Center: Drawing based on Figure 2 showing intact junctions (blue) between finger-like endothelial filopodia and an adjacent endothelial cell (left, Intact junctions) and a gap (red) between the same endothelial cells (right, Open junctions). Left arrows point to corresponding regions of intact tight junctions and adherens junctions; right arrows point to open junctions. Left: Intact endothelial cell barrier formed by homophilic interactions of tight junction complexes (upper) and adherens junction proteins (lower) at endothelial cell borders. At tight junctions, the fused outer leaflets of plasma membranes of adjacent cells create a diffusion barrier. At adherens junctions, VE-cadherin is in complex with catenins and other transmembrane proteins that provide structural attachments. Tyrosine residues of the intracellular domain of VE-cadherin have a low level of flow-dependent phosphorylation (few red dots) in endothelial cells of postcapillary venules at baseline. Right: Open barrier at endothelial gap resulting from changes in tight junctions (upper), which must still be defined, and adherens junctions (lower), where tyrosine phosphorylation of VE-cadherin increases (many red dots) followed by ubiquitination (orange dots), dismantling of complexes and degradation or internalization into vesicles and recycling back to the plasma membrane where complexes and tyrosine phosphorylation are restored. Bottom table: Ligands, receptors, and pathways implicated in barrier closure and stability (left) and barrier opening (right): Angpt1, angiopoietin 1; cAMP, cyclic adenosine monophosphate; FAK, focal adhesion kinase; GPCR, GTPase protein coupled receptor; NO, nitric oxide; RTK, receptor tyrosine kinase; SFK, Src family kinase; VEGFA, vascular endothelial growth factor.

Figure 4.. Endothelial gap location and structure.

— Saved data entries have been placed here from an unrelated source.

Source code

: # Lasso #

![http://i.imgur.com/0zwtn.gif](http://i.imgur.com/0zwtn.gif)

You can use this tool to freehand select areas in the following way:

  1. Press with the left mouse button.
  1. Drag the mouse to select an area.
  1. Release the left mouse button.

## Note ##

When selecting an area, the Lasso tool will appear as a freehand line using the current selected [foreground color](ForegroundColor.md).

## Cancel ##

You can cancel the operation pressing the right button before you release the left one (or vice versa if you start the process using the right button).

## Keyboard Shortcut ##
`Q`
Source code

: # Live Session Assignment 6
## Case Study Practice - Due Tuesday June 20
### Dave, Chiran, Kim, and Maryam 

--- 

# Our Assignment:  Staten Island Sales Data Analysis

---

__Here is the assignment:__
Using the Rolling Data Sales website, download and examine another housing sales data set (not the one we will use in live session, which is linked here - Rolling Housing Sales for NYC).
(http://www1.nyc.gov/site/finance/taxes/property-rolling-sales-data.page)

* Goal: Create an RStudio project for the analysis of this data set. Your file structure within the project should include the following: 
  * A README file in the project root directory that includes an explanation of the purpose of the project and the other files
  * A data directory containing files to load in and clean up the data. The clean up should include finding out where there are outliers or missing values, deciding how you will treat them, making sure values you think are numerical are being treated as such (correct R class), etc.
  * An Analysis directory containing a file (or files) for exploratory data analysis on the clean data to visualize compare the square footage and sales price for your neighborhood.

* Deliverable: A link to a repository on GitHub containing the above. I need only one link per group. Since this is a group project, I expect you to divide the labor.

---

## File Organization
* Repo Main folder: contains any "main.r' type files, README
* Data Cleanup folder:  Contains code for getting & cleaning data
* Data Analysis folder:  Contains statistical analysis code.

Distribution and appearance of endothelial gaps in tracheal venules viewed by light microscopy and scanning electron microscopy (SEM) soon after intravenous (iv) injection of the proinflammatory peptide substance P. A. Endothelial gaps are seen as black dots along intercellular junctions (brown lines) in the endothelium of a postcapillary venule stained with silver nitrate 3 minutes after substance P. Leakage of the particulate tracer Monastral blue appears as faint blue staining (from [134]). B. SEM views of endothelial gaps stained with silver nitrate 1 minute after substance P. Silver nitrate appears as a silver annulus (white) around the central gaps (black), which are bridged by endothelial cell filopodia. The gap is visualized by detection of backscattered electrons (left) and secondary electrons (right) (from [136]). C. SEM view of gaps bordered by filopodia at the luminal rim of endothelial cells in a venule 1 minute after iv injection of substance P. Tips of filopodia, reflecting changes in the cortical actin cytoskeleton, maintain contacts between the adjacent endothelial cells. Fibrous basement membrane is visible through some gaps (from [137]).

Figure I box 1

compares control and VEGFA-stimulated microvascular endothelial cells, where leakage is detected by fluorescent streptavidin (yellow) bound to biotin in the substrate, in an in vitro vascular permeability imaging assay (Merck KGaA, Darmstadt). Separations of junctions in cultured endothelial cells exposed to VEGFA are larger and more numerous than occur in vivo.